Die besondere Kuckucksuhr

19. Januar 2012

Wer hätte das gedacht, aber Kuckucksuhren sind wieder im Trend. Jedoch hat sich das Design gegenüber den herkömmlichen leicht spießigen Kuckucksuhren von früher gewandelt. Das neue Design ist bunt, fröhlich und schickt nicht nur den Kuckuck sondern auch gern mal andere Tiere zur vollen Stunde vor die Tür.



Die erste Kuckucksuhr wurde übrigens im Jahre 1629 erwähnt und soll dem Kurfürsten August von Sachsen gehört haben.

Kuckucksuhren wurden früher vor allem im Schwarzwald hergestellt und erlangten schnell einen weltweite Bekanntheit. Im Wandel der Zeit hat sich vor allem das Innenleben der Uhr verändert hin zu einer Präzisionsuhr.

Herkömmliche Kuckucksuhren schicken auch weiterhin einen Kuckuck zu jeder vollen Stunde aus dem Türchen, der dann seinen bekannten und beliebten Ruf erklingen lässt. Sein „Nest“ ist eine meist sehr kunstvoll gearbeitet und mit Schnitzereien versehene Holzuhr.

• Übungsfragen:
**A)** Stimmen diese Aussagen mit dem Text über Kuckucksuhren überein? (i) Die erste Kuckucksuhr wurde 1629 erwähnt. (ii) Kuckucksuhren wurden früher vor allem in Bayern hergestellt. (iii) Beim neuen Design kommt nur der Kuckuck aus der Tür. Antworten Sie jeweils mit Ja oder Nein und zitieren Sie die entscheidenden Worte des Textes.
**B)** Der Text über Kuckucksuhren enthält einen Satz, der mit „Das neue Design ist“ beginnt. Zählen Sie alles auf, was dieser Satz über das neue Design aussagt.
**C)** Führen Sie den Text über Kuckucksuhren nach seinem letzten Satz weiter.
Die anschließenden Zeilen stammen aus einer anderen Quelle.

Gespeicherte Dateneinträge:
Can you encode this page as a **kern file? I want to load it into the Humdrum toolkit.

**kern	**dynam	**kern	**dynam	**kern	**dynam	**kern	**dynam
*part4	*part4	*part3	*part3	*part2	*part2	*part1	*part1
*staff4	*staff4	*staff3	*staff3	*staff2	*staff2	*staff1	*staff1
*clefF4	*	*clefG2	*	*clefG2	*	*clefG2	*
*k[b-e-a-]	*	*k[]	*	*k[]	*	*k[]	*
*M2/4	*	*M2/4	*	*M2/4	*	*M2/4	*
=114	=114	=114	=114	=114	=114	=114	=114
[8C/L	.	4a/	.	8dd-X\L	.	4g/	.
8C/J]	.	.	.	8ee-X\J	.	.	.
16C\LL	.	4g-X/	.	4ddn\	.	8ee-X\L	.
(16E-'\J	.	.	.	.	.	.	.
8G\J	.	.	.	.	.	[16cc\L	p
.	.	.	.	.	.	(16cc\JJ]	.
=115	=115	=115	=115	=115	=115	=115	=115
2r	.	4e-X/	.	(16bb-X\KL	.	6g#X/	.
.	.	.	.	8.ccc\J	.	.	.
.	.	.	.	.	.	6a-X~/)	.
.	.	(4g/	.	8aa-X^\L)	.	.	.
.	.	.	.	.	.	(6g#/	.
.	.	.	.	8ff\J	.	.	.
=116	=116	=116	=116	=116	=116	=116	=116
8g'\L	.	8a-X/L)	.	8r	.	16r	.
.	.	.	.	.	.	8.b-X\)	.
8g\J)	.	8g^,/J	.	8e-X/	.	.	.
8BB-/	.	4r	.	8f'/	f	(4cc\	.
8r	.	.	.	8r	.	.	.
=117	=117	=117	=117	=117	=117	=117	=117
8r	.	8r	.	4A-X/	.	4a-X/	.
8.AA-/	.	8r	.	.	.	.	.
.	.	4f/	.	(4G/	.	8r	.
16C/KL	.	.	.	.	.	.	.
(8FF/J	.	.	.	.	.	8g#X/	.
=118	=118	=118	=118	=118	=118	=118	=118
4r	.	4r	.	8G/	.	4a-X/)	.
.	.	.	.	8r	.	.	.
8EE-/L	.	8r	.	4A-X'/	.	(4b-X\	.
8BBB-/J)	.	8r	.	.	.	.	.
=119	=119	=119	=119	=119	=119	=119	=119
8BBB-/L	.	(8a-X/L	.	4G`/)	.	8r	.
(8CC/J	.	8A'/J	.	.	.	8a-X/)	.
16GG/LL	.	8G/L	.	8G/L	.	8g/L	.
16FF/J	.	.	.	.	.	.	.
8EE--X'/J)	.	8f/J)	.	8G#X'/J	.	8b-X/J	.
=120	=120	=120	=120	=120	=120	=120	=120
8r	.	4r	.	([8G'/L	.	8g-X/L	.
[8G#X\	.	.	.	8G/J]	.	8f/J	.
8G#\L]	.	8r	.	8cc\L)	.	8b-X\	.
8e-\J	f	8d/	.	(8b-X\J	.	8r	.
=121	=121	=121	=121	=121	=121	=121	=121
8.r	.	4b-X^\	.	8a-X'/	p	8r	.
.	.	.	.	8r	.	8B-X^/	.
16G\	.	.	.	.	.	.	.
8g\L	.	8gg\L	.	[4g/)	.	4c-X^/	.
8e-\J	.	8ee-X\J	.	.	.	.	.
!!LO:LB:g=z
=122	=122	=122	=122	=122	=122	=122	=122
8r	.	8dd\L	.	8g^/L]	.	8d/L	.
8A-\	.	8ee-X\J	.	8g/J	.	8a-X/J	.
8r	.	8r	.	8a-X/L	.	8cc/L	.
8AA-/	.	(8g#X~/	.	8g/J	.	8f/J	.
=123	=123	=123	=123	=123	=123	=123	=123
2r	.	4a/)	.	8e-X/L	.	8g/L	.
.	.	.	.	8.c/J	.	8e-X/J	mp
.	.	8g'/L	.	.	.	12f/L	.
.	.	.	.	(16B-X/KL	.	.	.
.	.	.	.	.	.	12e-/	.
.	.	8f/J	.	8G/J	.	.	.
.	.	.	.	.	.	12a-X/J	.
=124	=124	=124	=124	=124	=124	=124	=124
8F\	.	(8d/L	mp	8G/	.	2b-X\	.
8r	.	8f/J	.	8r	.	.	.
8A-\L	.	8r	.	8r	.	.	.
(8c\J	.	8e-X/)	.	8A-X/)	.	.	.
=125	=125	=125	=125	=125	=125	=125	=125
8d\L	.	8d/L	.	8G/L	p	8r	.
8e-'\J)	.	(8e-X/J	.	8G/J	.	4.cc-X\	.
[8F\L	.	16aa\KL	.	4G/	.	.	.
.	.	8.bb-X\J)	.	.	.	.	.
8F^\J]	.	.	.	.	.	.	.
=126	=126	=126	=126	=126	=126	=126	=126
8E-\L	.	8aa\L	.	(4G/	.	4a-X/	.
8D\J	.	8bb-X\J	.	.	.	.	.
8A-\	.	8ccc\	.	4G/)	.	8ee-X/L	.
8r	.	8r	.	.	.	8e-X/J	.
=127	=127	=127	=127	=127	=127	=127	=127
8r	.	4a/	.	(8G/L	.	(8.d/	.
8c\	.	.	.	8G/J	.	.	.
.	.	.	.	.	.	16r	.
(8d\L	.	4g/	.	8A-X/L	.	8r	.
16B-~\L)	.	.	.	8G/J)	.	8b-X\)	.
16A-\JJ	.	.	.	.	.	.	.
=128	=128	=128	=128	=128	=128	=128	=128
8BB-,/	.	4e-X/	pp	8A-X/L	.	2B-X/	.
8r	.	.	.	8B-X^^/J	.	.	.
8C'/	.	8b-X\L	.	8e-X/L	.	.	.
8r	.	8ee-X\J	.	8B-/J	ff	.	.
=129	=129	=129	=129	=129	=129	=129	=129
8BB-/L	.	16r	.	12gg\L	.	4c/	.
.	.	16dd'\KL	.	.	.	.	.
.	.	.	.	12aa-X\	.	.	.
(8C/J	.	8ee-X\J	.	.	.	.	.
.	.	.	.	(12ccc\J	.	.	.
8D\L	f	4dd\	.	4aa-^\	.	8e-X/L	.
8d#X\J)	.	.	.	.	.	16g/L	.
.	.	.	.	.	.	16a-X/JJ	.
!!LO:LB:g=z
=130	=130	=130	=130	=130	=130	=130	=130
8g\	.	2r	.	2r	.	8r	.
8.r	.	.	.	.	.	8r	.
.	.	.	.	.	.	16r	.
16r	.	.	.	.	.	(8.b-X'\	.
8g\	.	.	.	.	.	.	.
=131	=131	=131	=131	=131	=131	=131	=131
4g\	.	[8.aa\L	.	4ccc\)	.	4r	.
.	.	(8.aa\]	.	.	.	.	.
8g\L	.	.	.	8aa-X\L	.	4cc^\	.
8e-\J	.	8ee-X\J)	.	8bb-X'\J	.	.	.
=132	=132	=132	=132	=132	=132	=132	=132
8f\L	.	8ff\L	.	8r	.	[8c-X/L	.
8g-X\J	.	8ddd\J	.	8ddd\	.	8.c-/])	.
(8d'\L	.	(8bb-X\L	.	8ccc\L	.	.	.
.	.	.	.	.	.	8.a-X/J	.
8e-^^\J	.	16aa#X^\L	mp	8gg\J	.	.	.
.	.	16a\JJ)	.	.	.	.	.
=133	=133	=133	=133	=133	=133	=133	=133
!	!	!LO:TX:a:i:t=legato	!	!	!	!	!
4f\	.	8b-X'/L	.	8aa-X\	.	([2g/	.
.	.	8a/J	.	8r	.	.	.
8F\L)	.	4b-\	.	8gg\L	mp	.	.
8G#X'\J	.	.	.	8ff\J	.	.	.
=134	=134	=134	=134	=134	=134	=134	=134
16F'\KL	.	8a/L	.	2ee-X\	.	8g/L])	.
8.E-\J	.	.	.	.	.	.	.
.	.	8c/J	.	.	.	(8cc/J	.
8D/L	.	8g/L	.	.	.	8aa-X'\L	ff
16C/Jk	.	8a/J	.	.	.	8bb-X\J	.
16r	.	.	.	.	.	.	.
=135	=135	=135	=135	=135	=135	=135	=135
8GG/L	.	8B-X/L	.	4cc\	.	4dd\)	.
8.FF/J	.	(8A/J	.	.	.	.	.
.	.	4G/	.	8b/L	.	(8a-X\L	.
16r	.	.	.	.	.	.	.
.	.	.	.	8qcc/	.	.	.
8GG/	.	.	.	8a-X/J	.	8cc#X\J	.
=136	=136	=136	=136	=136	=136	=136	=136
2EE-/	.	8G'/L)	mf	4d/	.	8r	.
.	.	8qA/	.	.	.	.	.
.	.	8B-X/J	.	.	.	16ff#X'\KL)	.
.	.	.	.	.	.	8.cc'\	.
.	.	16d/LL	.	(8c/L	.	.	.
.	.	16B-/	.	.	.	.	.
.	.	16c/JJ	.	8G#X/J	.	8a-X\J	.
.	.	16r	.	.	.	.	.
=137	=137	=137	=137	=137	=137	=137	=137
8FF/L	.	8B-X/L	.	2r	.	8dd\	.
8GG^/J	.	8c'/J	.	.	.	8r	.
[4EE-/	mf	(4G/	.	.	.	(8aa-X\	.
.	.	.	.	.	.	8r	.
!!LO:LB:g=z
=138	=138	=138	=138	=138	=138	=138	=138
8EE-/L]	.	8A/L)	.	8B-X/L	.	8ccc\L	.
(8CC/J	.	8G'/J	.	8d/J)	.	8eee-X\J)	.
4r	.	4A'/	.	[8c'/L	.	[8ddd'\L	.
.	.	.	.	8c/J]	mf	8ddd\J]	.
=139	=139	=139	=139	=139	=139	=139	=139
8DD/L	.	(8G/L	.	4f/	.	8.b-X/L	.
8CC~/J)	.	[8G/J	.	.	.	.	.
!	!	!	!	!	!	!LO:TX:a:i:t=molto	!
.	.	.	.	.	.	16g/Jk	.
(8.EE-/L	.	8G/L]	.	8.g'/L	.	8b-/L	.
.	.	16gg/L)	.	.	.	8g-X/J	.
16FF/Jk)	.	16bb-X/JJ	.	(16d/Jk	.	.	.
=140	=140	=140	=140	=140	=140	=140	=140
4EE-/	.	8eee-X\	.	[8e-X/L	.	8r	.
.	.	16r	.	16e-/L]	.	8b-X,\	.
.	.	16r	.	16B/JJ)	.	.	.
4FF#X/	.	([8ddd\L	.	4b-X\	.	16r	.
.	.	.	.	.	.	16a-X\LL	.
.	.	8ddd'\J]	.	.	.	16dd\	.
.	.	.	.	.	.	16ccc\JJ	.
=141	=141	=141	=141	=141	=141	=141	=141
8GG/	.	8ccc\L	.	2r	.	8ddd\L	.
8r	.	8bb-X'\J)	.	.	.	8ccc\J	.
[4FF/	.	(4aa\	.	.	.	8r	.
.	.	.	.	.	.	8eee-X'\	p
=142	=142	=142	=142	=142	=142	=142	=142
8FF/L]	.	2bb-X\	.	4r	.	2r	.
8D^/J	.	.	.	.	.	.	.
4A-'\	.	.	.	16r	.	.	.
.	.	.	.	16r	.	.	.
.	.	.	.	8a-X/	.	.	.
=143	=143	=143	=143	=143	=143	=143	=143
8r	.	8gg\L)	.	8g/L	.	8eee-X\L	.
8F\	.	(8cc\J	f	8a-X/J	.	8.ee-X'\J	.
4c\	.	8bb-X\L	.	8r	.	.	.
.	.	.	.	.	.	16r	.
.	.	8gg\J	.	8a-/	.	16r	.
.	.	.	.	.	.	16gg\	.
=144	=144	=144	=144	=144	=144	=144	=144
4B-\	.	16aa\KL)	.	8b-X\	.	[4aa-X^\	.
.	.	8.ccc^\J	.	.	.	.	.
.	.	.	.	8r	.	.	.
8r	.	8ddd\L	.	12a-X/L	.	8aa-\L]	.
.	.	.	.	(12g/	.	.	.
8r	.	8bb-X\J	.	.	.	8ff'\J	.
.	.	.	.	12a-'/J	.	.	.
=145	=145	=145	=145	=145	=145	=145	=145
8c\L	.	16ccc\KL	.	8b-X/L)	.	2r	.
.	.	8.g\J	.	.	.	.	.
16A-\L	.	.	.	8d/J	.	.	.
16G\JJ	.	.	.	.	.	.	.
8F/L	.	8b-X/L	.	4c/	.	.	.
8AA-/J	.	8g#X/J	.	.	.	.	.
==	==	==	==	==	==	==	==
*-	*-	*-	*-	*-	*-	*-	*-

• Lösungen nach Nummer:
**A)**
(i) Ja: „Die erste Kuckucksuhr wurde übrigens im Jahre 1629 erwähnt“
(ii) Nein: „Kuckucksuhren wurden früher vor allem im Schwarzwald hergestellt“
(iii) Nein: „schickt nicht nur den Kuckuck sondern auch gern mal andere Tiere zur vollen Stunde vor die Tür“

**B)**
- bunt
- fröhlich
- schickt nicht nur den Kuckuck, sondern auch gern mal andere Tiere zur vollen Stunde vor die Tür

**C)**
Es gibt verschiedene Ausführungen von Kuckucksuhren, aber die meisten, nach traditioneller Art hergestellten, Kuckucksuhren müssen etwa alle 24 Stunden bis 8 Tage neu aufgezogen werden. Dabei wird das sich an einem Kettenzugwerke befindende Gewicht von Hand wieder nach oben gezogen werden.

Damit der stündliche nächtliche Kuckucksruf den Schlaf nicht stört, verfügen viele Uhren über eine Möglichkeit den Ruf nachts abzustellen.